The purpose of the policies is the same in both cases: to serve a top-down structure that is in place not to help students but to serve a kind of aesthetic of educational toughness, which itself is in place to combat a “crisis” in education that scholars such as David Berliner have thoroughly exposed as a sham.
In the K-12 online learning world, virtual school teachers are often provided an online curriculum that they aren’t allowed to modify, that has built in assessments that the teacher has no control over (and that represents the vast majority of the student’s overall assessments). In other instances, virtual school teachers are hired to teach an online course and the online content simply doesn’t exist – and the teacher has to build the plane as he/she is flying it.

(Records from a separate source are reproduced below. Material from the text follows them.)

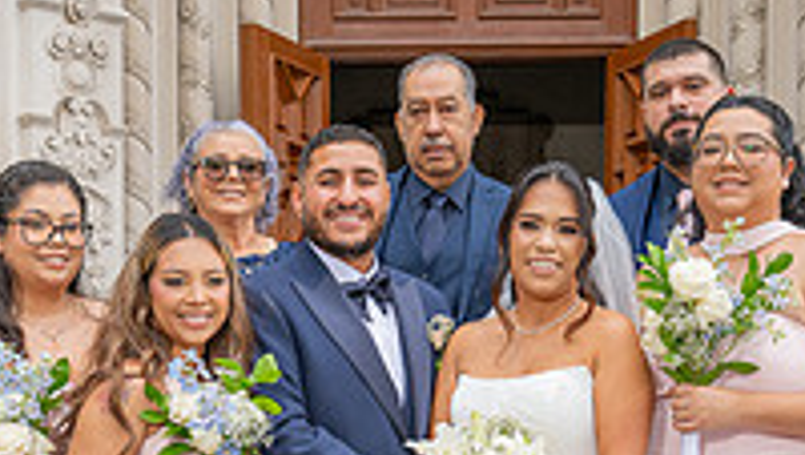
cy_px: 570
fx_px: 1816
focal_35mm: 85
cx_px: 350
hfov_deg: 25.0
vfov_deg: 13.8
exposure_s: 1/200
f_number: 5.6
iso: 200
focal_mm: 28
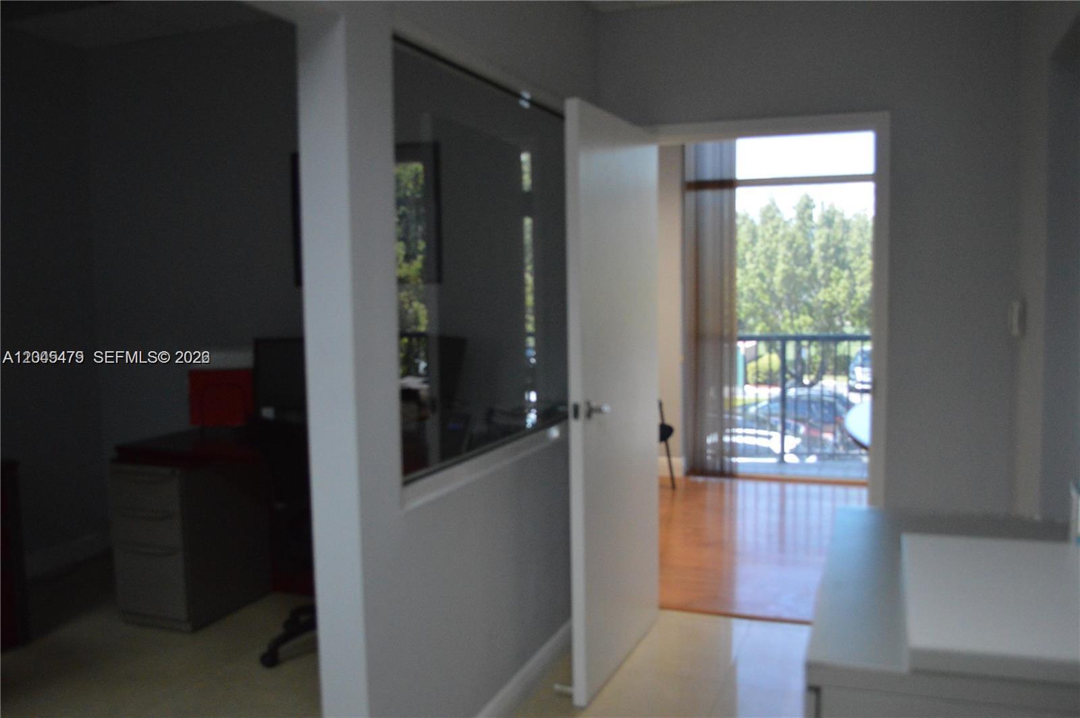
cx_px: 540
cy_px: 359
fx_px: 899
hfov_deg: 62.0
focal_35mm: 30
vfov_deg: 43.5
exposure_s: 1/500
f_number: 3.8
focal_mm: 20
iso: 2500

Or more importantly, in discussing number four, the author writes “Research is also of varying quality. Peer-reviewed journals are to be taken seriously; ideological think tanks not so.” Wow! That pretty much slaps down 95% of the “research” neo-liberals use to argue in favour of expanding access to online learning!

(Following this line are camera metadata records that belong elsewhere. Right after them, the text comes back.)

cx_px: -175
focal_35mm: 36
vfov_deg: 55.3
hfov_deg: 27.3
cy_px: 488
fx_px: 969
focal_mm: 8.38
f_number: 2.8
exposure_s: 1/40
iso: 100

My very favourite was what was written about number six.
“After consulting the research and assessment data, and involving all stakeholders in the decision-making process, we have determined that a relentless pursuit of excellence and laser-like focus on the standards, synergistically with our accountability measures, action-oriented and forward-leaning intervention strategies, and enhanced observation guidelines for classroom look-fors, will close the achievement gap and raise the bar for all children.”
Sound like something out of the mouth of many of the proponent of expanding access to K-12 online learning? Could Jeb Bush or Tom Vander Ark or Susan Patrick have said something like this (or even this exact statement)?
As individuals working with future leaders, it is imperative for us to counter these dominant narratives that are based on ideology! We can do that be creating the critical thinkers that the educational reformers, and neo-liberal proponents of K-12 online learning, want us to create. As Strauss writes, “critical thinking means analyzing ideas to understand them completely and find ways to improve them or dismiss them, including ideas about the value and purpose of technical and technological innovation.” Given the research available right now, anyone who approaches K-12 online learning with an open mind can come to one conclusion – that the policies being pursued by most proponents of K-12 online learning are based on ideology and not what is best for the student. The critical thinker leaders we are developing need to promote policies and activities that are in the best interests of the students, not of the corporate sponsors of these individuals and their organizations!